Example of authenticated user's access group

The access group from the service package that is used to find the service rules and the service activities to be run must be accessible to the requestors that are operating with this access group.

The authentication activity must be accessible to the access group specified in the service package.

If authenticated, the access group of the authenticated operator is used as the context, rather than the access group of the service package, to find all application-specific rules. That context is reset if the service is pooled and the requestor is returned to the pool.

When selected, authentication occurs only for the first request for stateful services that use pooling and do not destroy the requestor. Subsequent service requests that include the Session ID in the request message continue with the same previously authenticated requestor session.

Note: In high-volume production settings, authentication can be costly in terms of computer resources. However, unauthenticated service requestors can access the rulesets and versions conveyed by the access group in the Service Access Group field and those assigned to the requestor type named APP. (Services run as APP requestors.) Depending on security and volume factors, for best performance you can leave the Requires Authentication? check box cleared.

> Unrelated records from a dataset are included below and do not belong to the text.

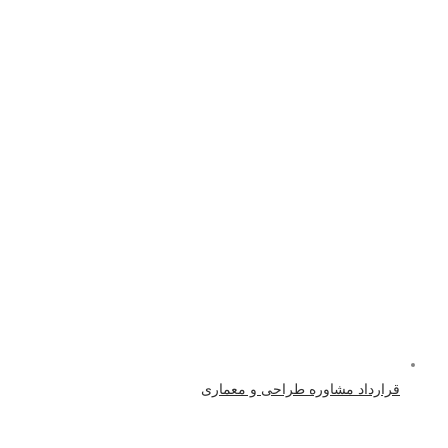
قرارداد مشاوره طراحی و معماری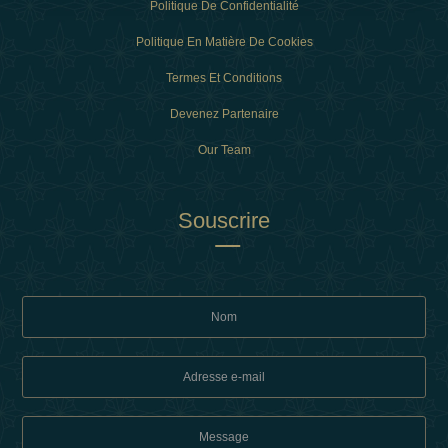
Politique De Confidentialité
Politique En Matière De Cookies
Termes Et Conditions
Devenez Partenaire
Our Team
Souscrire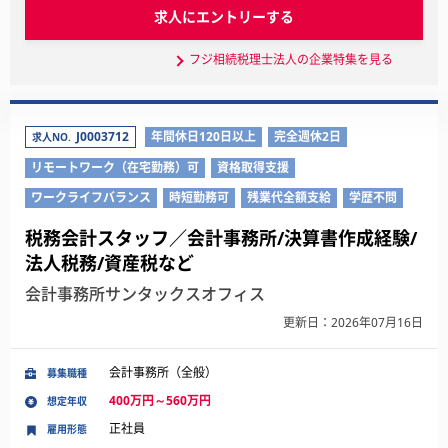
求人にエントリーする
フジ相続税理士法人の企業特集を見る
J0003712
年間休日120日以上
完全週休2日
求人NO.
リモートワーク（在宅勤務）可
資格取得支援
ワークライフバランス
時短勤務可
残業代全額支給
学歴不問
税務会計スタッフ／会計事務所/決算書作成経験/
法人税務/資産税など
会計事務所サンタックスオフィス
更新日：2026年07月16日
会計事務所（全般）
募集職種
400万円～560万円
想定年収
正社員
雇用形態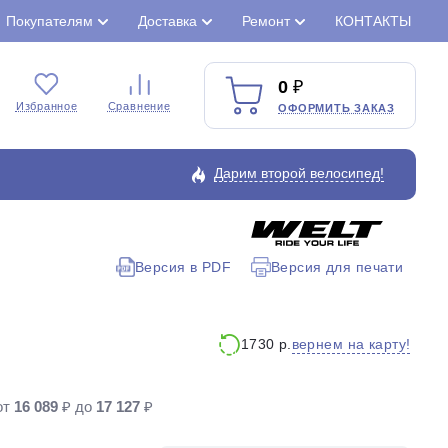
Покупателям
Доставка
Ремонт
КОНТАКТЫ
0
Избранное
Сравнение
ОФОРМИТЬ ЗАКАЗ
Дарим второй велосипед!
Версия в PDF
Версия для печати
Закрыть
вернем на карту!
1730 р.
от
16 089
₽ до
17 127
₽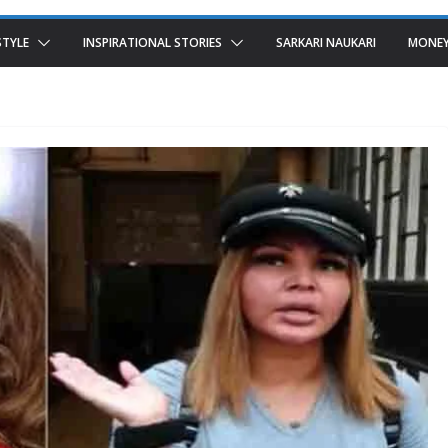
STYLE
INSPIRATIONAL STORIES
SARKARI NAUKARI
MONEY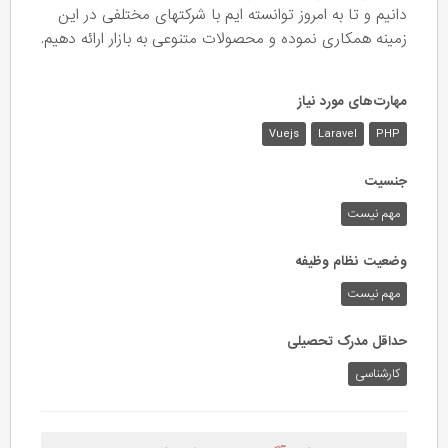
دانیم و تا به امروز توانسته ایم با شرکتهای مختلفی در این
زمینه همکاری نموده و محصولات متنوعی به بازار ارائه دهیم.
مهارت‌های مورد نیاز
Vuejs
Laravel
PHP
جنسیت
مهم نیست
وضعیت نظام وظیفه
مهم‌ نیست
حداقل مدرک تحصیلی
کارشناسی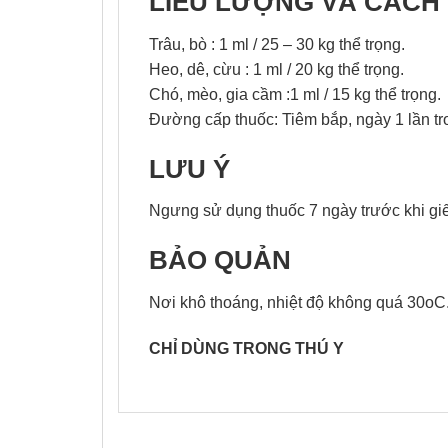
LIỀU LƯỢNG VÀ CÁCH
Trâu, bò : 1 ml / 25 – 30 kg thể trọng.
Heo, dê, cừu : 1 ml / 20 kg thể trọng.
Chó, mèo, gia cầm :1 ml / 15 kg thể trọng.
Đường cấp thuốc: Tiêm bắp, ngày 1 lần tr
LƯU Ý
Ngưng sử dụng thuốc 7 ngày trước khi giết
BẢO QUẢN
Nơi khô thoáng, nhiệt độ không quá 30oC
CHỈ DÙNG TRONG THÚ Y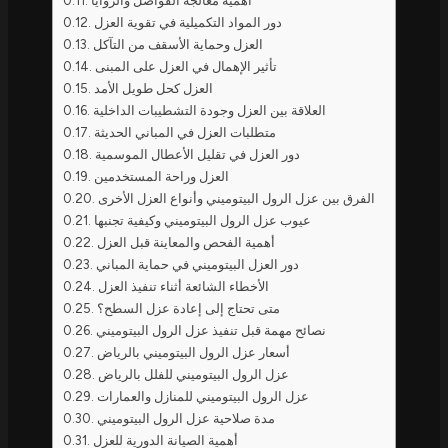
أهمية معالجة الفواصل والزوايا
دور المواد التكميلية في تقوية العزل
العزل وحماية الأسقف من التآكل
تأثير الإهمال في العزل على المبنى
العزل كحل طويل الأمد
العلاقة بين العزل وجودة التشطيبات الداخلية
متطلبات العزل في المباني الحديثة
دور العزل في تقليل الأعطال الموسمية
العزل وراحة المستخدمين
الفرق بين عزل الرول البيتوميني وأنواع العزل الأخرى
عيوب عزل الرول البيتوميني وكيفية تجنبها
أهمية الفحص والمعاينة قبل العزل
دور العزل البيتوميني في حماية المباني
الأخطاء الشائعة أثناء تنفيذ العزل
متى تحتاج إلى إعادة عزل السطح؟
نصائح مهمة قبل تنفيذ عزل الرول البيتوميني
أسعار عزل الرول البيتوميني بالرياض
عزل الرول البيتوميني للفلل بالرياض
عزل الرول البيتوميني للمنازل والعمارات
مدة صلاحية عزل الرول البيتوميني
أهمية الصيانة الدورية للعزل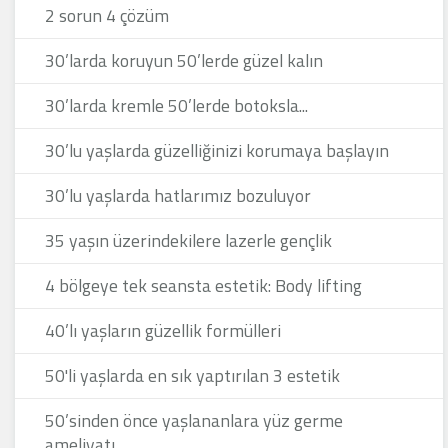
2 sorun 4 çözüm
30’larda koruyun 50’lerde güzel kalın
30’larda kremle 50’lerde botoksla...
30’lu yaşlarda güzelliğinizi korumaya başlayın
30’lu yaşlarda hatlarımız bozuluyor
35 yaşın üzerindekilere lazerle gençlik
4 bölgeye tek seansta estetik: Body lifting
40’lı yaşların güzellik formülleri
50'li yaşlarda en sık yaptırılan 3 estetik
50’sinden önce yaşlananlara yüz germe
ameliyatı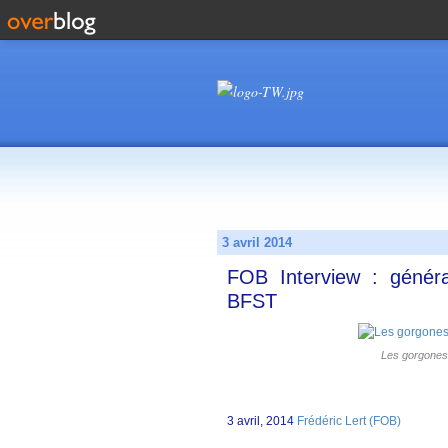
3 avril 2014
FOB Interview : génér
BFST
Les gorgones
3 avril, 2014
Frédéric Lert (FOB)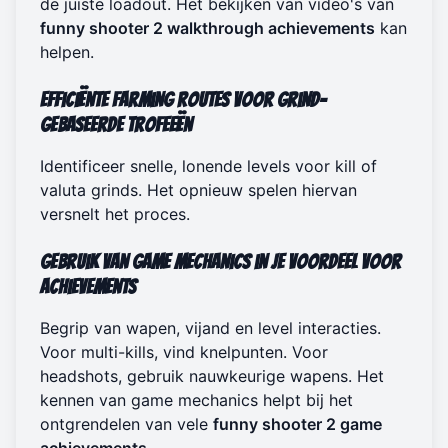
de juiste loadout. Het bekijken van video's van
funny shooter 2 walkthrough achievements
kan
helpen.
Efficiënte Farming Routes voor Grind-
Gebaseerde Trofeeën
Identificeer snelle, lonende levels voor kill of
valuta grinds. Het opnieuw spelen hiervan
versnelt het proces.
Gebruik van Game Mechanics in Je Voordeel voor
Achievements
Begrip van wapen, vijand en level interacties.
Voor multi-kills, vind knelpunten. Voor
headshots, gebruik nauwkeurige wapens. Het
kennen van game mechanics helpt bij het
ontgrendelen van vele
funny shooter 2 game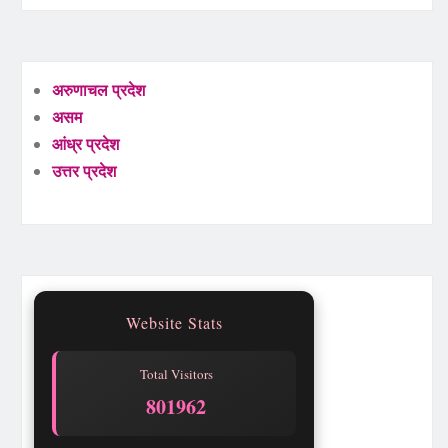
अरुणाचल प्रदेश
असम
आंध्र प्रदेश
उत्तर प्रदेश
Website Stats
Total Visitors
801962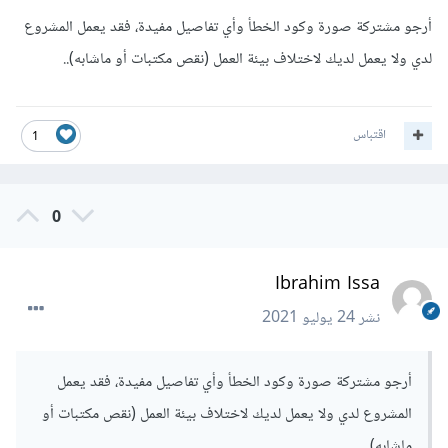
أرجو مشتركة صورة وكود الخطأ وأي تفاصيل مفيدة، فقد يعمل المشروع
لدي ولا يعمل لديك لاختلاف بيئة العمل (نقص مكتبات أو ماشابه)..
اقتباس
1
0
Ibrahim Issa
نشر
24 يوليو 2021
أرجو مشتركة صورة وكود الخطأ وأي تفاصيل مفيدة، فقد يعمل
المشروع لدي ولا يعمل لديك لاختلاف بيئة العمل (نقص مكتبات أو
ماشابه)..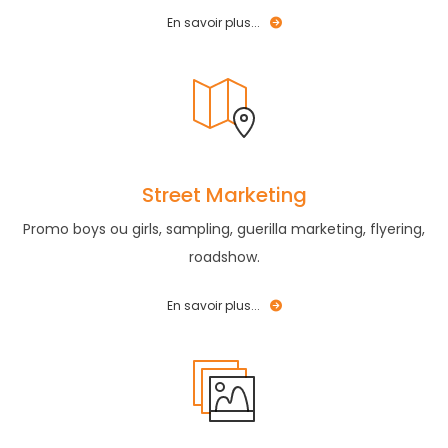
En savoir plus...
Street Marketing
Promo boys ou girls, sampling, guerilla marketing, flyering,
roadshow.
En savoir plus...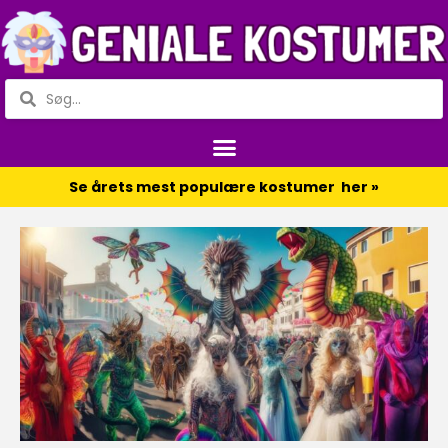
Se årets mest populære kostumer her »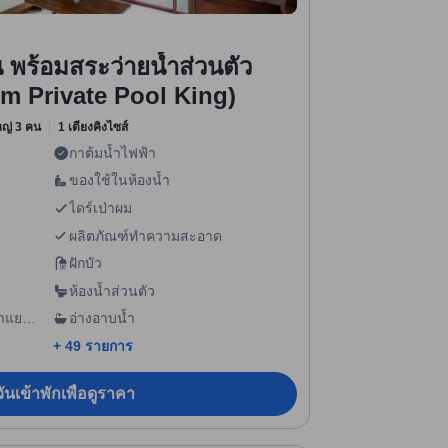
น พร้อมสระว่ายน้ำส่วนตัว
m Private Pool King)
ใหญ่ 3 คน
1 เตียงคิงไซส์
กาต้มน้ำไฟฟ้า
ของใช้ในห้องน้ำ
ไดร์เป่าผม
ผลิตภัณฑ์ทำความสะอาด
ฝักบัว
ห้องน้ำส่วนตัว
้ำแยก
อ่างอาบน้ำ
+ 49 รายการ
ันเข้าพักเพื่อดูราคา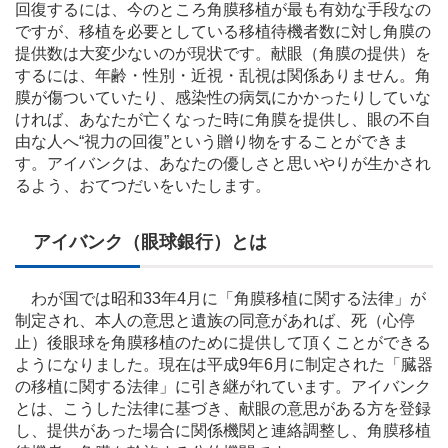
回復するには、今のところ角膜移植が最も有効な手段なの
ですが、移植を必要としている移植待機者数に対し角膜の
提供数は大変少ないのが現状です。献眼（角膜の提供）を
するには、年齢・性別・近視・乱視は関係ありません。角
膜が傷ついていたり、感染性の病気にかかったりしていな
ければ、あなたが亡くなった時に角膜を提供し、眼の不自
由な人へ“視力の回復”という贈り物をすることができま
す。アイバンクは、あなたの優しさと思いやりが生かされ
るよう、おてつだいをいたします。
アイバンク（眼球銀行）とは
わが国では昭和33年4月に「角膜移植に関する法律」が
制定され、本人の意思と遺族の同意があれば、死（心停
止）後眼球を角膜移植のために提供して頂くことができる
ようになりました。現在は平成9年6月に制定された「臓器
の移植に関する法律」に引き継がれています。アイバンク
とは、こうした法律に基づき、献眼の意思がある方を登録
し、提供があった場合に関係機関と連絡調整し、角膜移植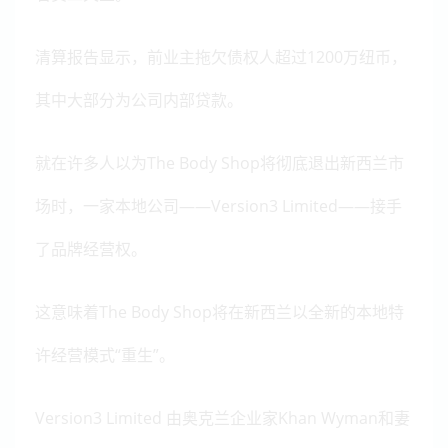
清算报告显示，前业主拖欠债权人超过1200万纽币，
其中大部分为公司内部贷款。
就在许多人以为The Body Shop将彻底退出新西兰市
场时，一家本地公司——Version3 Limited——接手
了品牌经营权。
这意味着The Body Shop将在新西兰以全新的本地特
许经营模式“重生”。
Version3 Limited 由奥克兰企业家Khan Wyman和妻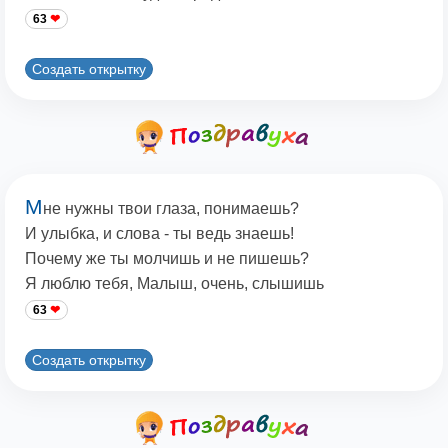
63
Создать открытку
М
не нужны твои глаза, понимаешь?
И улыбка, и слова - ты ведь знаешь!
Почему же ты молчишь и не пишешь?
Я люблю тебя, Малыш, очень, слышишь
63
Создать открытку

The location and name of the Operator ID and password values vary, depending on the service type:

  • EJB – Username and password are passed in as arguments to the Create() method of the EJB Home interface.
  • Email – Operator ID and password are on the Properties tab of the email listener data instance.
  • JMS – Operator ID and password are on the Listener Properties tab of the JMS listener data instance.
  • MQ – Operator ID and password are on the Properties tab of the MQ listener data instance.
  • REST – The arriving REST resource request message must contain the user name and password values in the HTTP header (using HTTP Basic Authentication).
  • SOAP, SAP and dotNet – The arriving SOAP request message must contain a user name and password value either in the HTTP header (using HTTP Basic Authentication), or as header or parameter values of the SOAP request envelope.